• PROBLEM STATEMENT:
Repeat only the lines from the one holding "<!-- shield labels -->" down to the last line of the listing below, including both of those lines.
(Beginning of DATA EXTRACT)
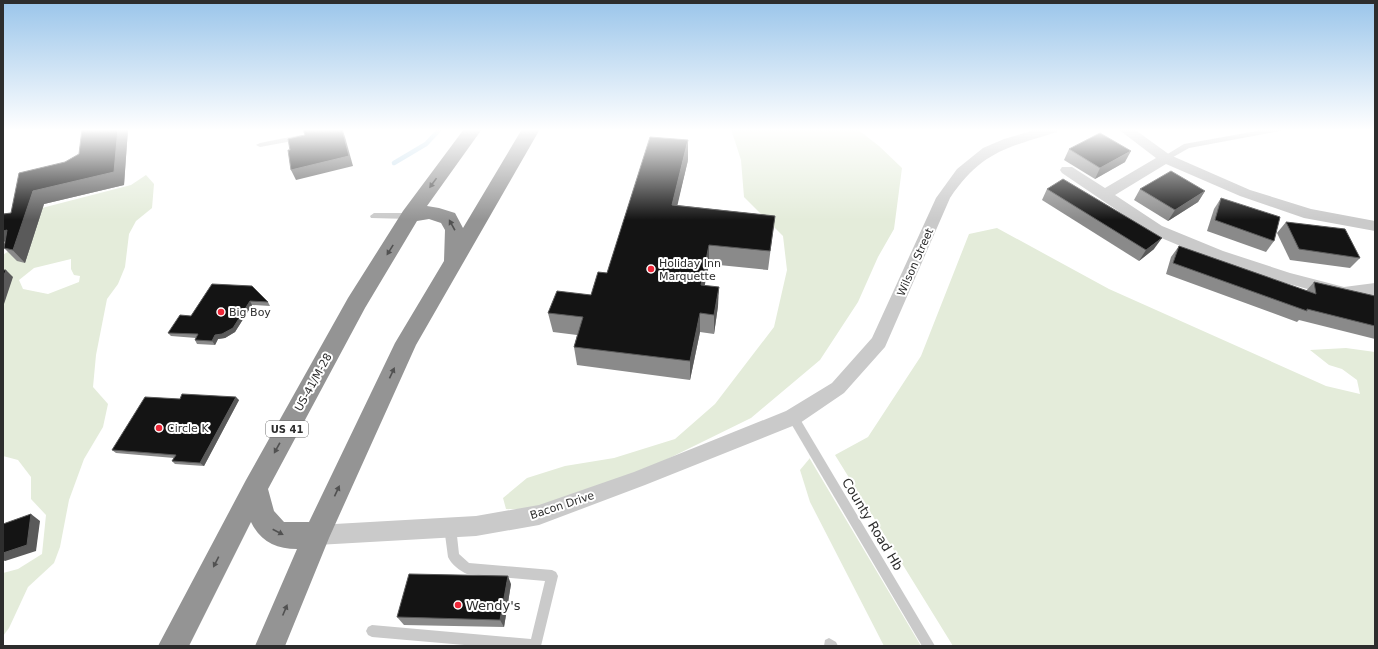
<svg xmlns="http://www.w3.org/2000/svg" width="1378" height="649" viewBox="0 0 1378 649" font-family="'DejaVu Sans',sans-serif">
<rect width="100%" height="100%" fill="#fff"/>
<!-- green -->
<g fill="#e4ecda" fill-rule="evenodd">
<path d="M731,129H857L879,146L902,168L894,229L878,257L858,302L820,360L751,418L637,474L536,510L506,509L503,498L527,478L565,466L614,458L675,439L715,404L774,327L787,270L783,236L744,197L741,160Z"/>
<path d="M146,175L154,184L152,208L136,221L129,234L125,267L118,284L107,299L96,355L93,387L108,404L103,427L84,459L69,500L60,547L54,563L28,587L9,628L3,636V573L18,569L42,554L46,515L31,499V477L18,460L3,456V255L20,243L3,218L131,185ZM71,259V269L74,275L80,276L79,282L48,294L23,289L19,280L34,268Z"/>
<path d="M997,228L1109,289L1326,386L1360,394L1357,380L1342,369L1329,365L1310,350L1346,348L1375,352V646H953L835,455L868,437L921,356L969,234Z"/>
<path d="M810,458V459L921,646H884L810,502L800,470Z"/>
</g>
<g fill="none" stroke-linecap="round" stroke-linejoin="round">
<!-- stream -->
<path stroke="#c5deed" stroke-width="4.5" d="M394,163L426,144L440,129"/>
<!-- lane -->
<g fill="#cacaca" fill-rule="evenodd">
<path d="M1268,129H1283L1280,131L1189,148L1168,160H1165L1161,158L1184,144Z"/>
<path d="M300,135H303V139L260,147L256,145L260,143Z"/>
<path d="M374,213H410L414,216L410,219L371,218L370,216Z"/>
<path d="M793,413L797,414L935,646H922L789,420L788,417L789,414Z"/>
<path d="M450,522L454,523L456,527L459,554L469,563L552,570L556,572L558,576L541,646H476L372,637L368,635L366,631L368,627L372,625L531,639L545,581L467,574C460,571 451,564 448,557L444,527L446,523Z"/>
<path d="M829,638L836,642L838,646H824L825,640Z"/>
</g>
<!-- street -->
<g fill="#cacaca" fill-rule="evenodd">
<path d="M1038,129H1059L1057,132C1006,148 981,152 950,198L885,347L844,393L800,423L645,485L539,525L476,536L317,545L310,542L307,535L310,528L317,525L476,516L539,505L634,472L786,411L832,383L872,338L936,198L957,169L983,148L1004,139Z"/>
<path d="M1118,129H1134L1170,155L1250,190L1311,209L1375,221V231L1304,218L1240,196L1166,164L1115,195L1162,226L1223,251L1290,273L1344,287L1375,283V295L1344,299L1282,282L1211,259L1152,234L1062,173L1060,170L1062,167H1072L1105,188L1156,158Z"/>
</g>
<!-- highway -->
<path fill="#949494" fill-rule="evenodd" d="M464,129H482L427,206L439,208L455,213L463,228L522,129H540L416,345L329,538L285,646H255L297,549C276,549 260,541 251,522L189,646H158L246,480L348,298L403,211ZM429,219L441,223L445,230L444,261L395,343L309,522H284L274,511L268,489L365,308L417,221Z"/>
</g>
<!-- wall -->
<g fill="#8a8a8a">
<path d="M82,129H128L124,185L44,204L25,263L17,261L4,248L5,242L3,240V214L11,213L65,162L79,154Z"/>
<path d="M1069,149L1125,162L1095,179L1064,160Z"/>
<path d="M688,160L677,205L775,216L768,270L709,264L704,286L718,306L714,334L700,332L690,380L577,365L574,347L577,335L553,332L548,313L591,295L607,273Z"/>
<path d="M1047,189L1154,249L1139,261L1042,200Z"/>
<path d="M1140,189L1205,191L1198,202L1168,221L1134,200Z"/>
<path d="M1221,198L1274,241L1266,252L1207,231L1214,209Z"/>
<path d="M1286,222L1360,258L1350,268L1290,260L1277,233Z"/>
<path d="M1179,246L1306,291L1314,282L1375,296V339L1299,320L1297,322L1166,274L1171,257Z"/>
<path d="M212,284L268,302L270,306L252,305L235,332L225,338L218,339L215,345L197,344L195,340L196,338L171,336L168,333L191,316Z"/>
<path d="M180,399L239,400L204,466L175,464L172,461L174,458L116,453L112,450Z"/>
<path d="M511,584L504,627L404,625L397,617Z"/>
</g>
<!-- shaded-wall -->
<g fill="#5a5a5a">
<path d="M118,129H128L124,185L44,204L25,263L3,240V231L33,191Z"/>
<path d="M342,129L345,137L353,166L296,180L291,170Z"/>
<path d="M688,140V160L673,224L672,205Z"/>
<path d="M1131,151L1125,162L1095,179L1100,168Z"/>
<path d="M1205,191L1198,202L1168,221L1175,210Z"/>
<path d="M1162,238L1154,249L1139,261L1146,250Z"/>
<path d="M709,245V264L701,304V285Z"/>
<path d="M6,270L13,277L3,307V278Z"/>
<path d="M719,287L718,306L714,334V315Z"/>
<path d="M250,301L252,305L235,332L225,338L218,339L215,345L212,341L215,335Z"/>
<path d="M700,313V332L690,380V361Z"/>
<path d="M236,397L239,400L204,466L200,463Z"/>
<path d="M31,514L40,521L36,551L5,561L3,560V553Z"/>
<path d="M508,576L511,584L504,627L500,620Z"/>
</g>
<!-- building -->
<g fill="#141414" stroke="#5a5a5a">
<path d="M82,129H118L114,172L33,191L13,250L4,248L7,230L3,231V214L11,213L19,173L65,162L79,154Z"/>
<path d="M303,129H324V130L330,129H342L349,156L291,170L288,150H290L288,139L305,135Z"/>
<path d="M1100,133L1131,151L1100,168L1069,149Z"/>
<path d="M650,137L688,140L672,205L775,216L770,251L709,245L701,285L719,287L714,315L700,313L690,361L574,347L583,317L548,313L557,291L591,295L598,272L607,273Z"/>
<path d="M1171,171L1205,191L1175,210L1140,189Z"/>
<path d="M1063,179L1162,238L1146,250L1047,189Z"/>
<path d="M1221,198L1280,217L1274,241L1215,220Z"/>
<path d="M1286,222L1345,229L1360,258L1299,249Z"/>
<path d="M1179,246L1316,294L1314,282L1375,296V326L1307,309V311L1173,263Z"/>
<path d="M3,270H6L3,278Z"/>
<path d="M212,284L252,286L268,302L250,301L233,328L222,334L215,335L212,341L195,340L198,334L168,333L180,315L191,316Z"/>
<path d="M182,394L236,397L200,463L172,461L176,455L112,450L145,397L180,399Z"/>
<path d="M31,514L27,545L3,553V524Z"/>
<path d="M409,574L508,576L500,620L397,617Z"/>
</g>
<!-- one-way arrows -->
<defs><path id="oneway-solid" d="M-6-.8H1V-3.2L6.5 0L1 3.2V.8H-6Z"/></defs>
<g fill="#515151">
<use href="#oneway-solid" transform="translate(433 183) rotate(126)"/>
<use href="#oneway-solid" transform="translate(452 225) rotate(-119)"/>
<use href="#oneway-solid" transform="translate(390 250) rotate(122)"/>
<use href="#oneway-solid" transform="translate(392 373) rotate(-65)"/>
<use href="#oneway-solid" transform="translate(277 448) rotate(119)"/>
<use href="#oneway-solid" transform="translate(337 491) rotate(-65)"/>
<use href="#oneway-solid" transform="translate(278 532) rotate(27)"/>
<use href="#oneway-solid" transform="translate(216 562) rotate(117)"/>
<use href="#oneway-solid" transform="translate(285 610) rotate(-67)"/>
</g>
<!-- sky -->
<linearGradient id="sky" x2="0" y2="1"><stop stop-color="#9ac5ea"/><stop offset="0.59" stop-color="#fff"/><stop offset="1" stop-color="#fff" stop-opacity="0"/></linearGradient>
<rect width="1378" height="220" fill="url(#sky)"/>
<!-- markers -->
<g fill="#ed2738" stroke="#fff" stroke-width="1.5">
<circle cx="651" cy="269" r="4"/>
<circle cx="221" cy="312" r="4"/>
<circle cx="159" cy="428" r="4"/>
<circle cx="458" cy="605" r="4"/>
</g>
<g text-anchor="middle" stroke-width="4" stroke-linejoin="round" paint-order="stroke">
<!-- shield labels -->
<rect fill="#fff" stroke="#6c6c6c" stroke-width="1" x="266" y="421" width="42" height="16" rx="3"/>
<g font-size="10" font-weight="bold" fill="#2d2d2d">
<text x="287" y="433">US 41</text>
</g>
<!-- street labels -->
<g font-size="11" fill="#2d2d2d" stroke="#fff">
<text transform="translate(915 262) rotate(-66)" y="4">Wilson Street</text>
<text transform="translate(313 382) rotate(-61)" y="4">US-41/M-28</text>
<text transform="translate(562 505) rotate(-18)" y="4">Bacon Drive</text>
</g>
<!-- poi labels -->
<g font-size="11" fill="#2d2d2d" stroke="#fff" text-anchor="start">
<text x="659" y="267">Holiday Inn<tspan x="659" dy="13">Marquette</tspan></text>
<text x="229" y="316">Big Boy</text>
<text x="167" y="432">Circle K</text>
</g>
<!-- near-street labels -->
<g font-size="13" fill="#2d2d2d" stroke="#fff">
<text transform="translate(873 524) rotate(59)" y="5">County Road Hb</text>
</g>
<!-- near-poi labels -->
<g font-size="13" fill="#2d2d2d" stroke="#fff" text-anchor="start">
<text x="466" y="610">Wendy's</text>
</g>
</g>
<!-- border -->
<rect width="1378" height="649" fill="none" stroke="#2d2d2d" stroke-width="8"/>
</svg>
(End of DATA EXTRACT)
• RESPONSE TO THE TASK:
<!-- shield labels -->
<rect fill="#fff" stroke="#6c6c6c" stroke-width="1" x="266" y="421" width="42" height="16" rx="3"/>
<g font-size="10" font-weight="bold" fill="#2d2d2d">
<text x="287" y="433">US 41</text>
</g>
<!-- street labels -->
<g font-size="11" fill="#2d2d2d" stroke="#fff">
<text transform="translate(915 262) rotate(-66)" y="4">Wilson Street</text>
<text transform="translate(313 382) rotate(-61)" y="4">US-41/M-28</text>
<text transform="translate(562 505) rotate(-18)" y="4">Bacon Drive</text>
</g>
<!-- poi labels -->
<g font-size="11" fill="#2d2d2d" stroke="#fff" text-anchor="start">
<text x="659" y="267">Holiday Inn<tspan x="659" dy="13">Marquette</tspan></text>
<text x="229" y="316">Big Boy</text>
<text x="167" y="432">Circle K</text>
</g>
<!-- near-street labels -->
<g font-size="13" fill="#2d2d2d" stroke="#fff">
<text transform="translate(873 524) rotate(59)" y="5">County Road Hb</text>
</g>
<!-- near-poi labels -->
<g font-size="13" fill="#2d2d2d" stroke="#fff" text-anchor="start">
<text x="466" y="610">Wendy's</text>
</g>
</g>
<!-- border -->
<rect width="1378" height="649" fill="none" stroke="#2d2d2d" stroke-width="8"/>
</svg>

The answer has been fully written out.